* **Written task**: Continue the reflection on speed in musical performance from its final sentence onward.

#### Selection ####

Schick’s comment sparked numerous questions for me. Chief among them was how to authentically render the diverse array of speeds indicated in the score. Had my method - merging bar-specific beat patterns with approximations of tuplet speeds - fallen short? Furthermore, some passages called for speeds beyond my technical abilities, turning precisely notated tempi into sections performed only “as fast as possible.” Had I inadvertently grouped too many segments into this simplified approach, thereby reducing rhythmic complexity? Additionally, I wondered if memorizing the piece, rather than reading directly from the score, contributed to this unintended rhythmic simplification. Certainly, performance anxiety had accelerated my playing and introduced considerable physical tension. This recognition raised another crucial question: what role does physical embodiment play in producing and controlling speed during performance?
These inquiries began to ferment, eventually igniting my exploration of speed in music and forming the core theme of this dissertation.

#### Given material ####

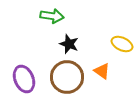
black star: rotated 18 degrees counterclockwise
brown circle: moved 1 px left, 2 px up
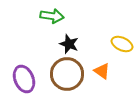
brown circle: moved 3 px up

####

* **Solved problem**:
Story #2
1993, San Francisco, United States
Lesson with flutist Tim Day
I was playing a passage from a piece consisting of straight 16th notes, but there was one particularly challenging part with some tricky third-register fingering combinations that I consistently struggled with, often flubbing or missing notes entirely. Day’s suggestion was to slow down at that part, making sure I hit all the notes. After doing so, he pointed out the result: the passage sounded like even 16ths, smoothly played without any perceptible slowing down, yet correctly executed. This offered a clear demonstration that perceived speed is situated, shaped by attention, bodily control, and the felt pressure of technical difficulty.
1.2 Research Topic and Research Questions
Both these stories underscore the elusive and fluid nature of speed, demonstrating how its perception can differ significantly between performer and listener, and how easily the complexity and subtlety of speed can be unintentionally simplified. They highlight the body's significant yet often overlooked role in managing speed during performance, the different outcomes of playing from memory versus reading from a score, and the impact of emotions on our temporal perception. Collectively, they show that the perception of speed depends on many factors, including bodily technique, memory and notation, attention, and emotion. For that reason, musical speed is variable across situations and easily reduced to a single, oversimplified parameter.”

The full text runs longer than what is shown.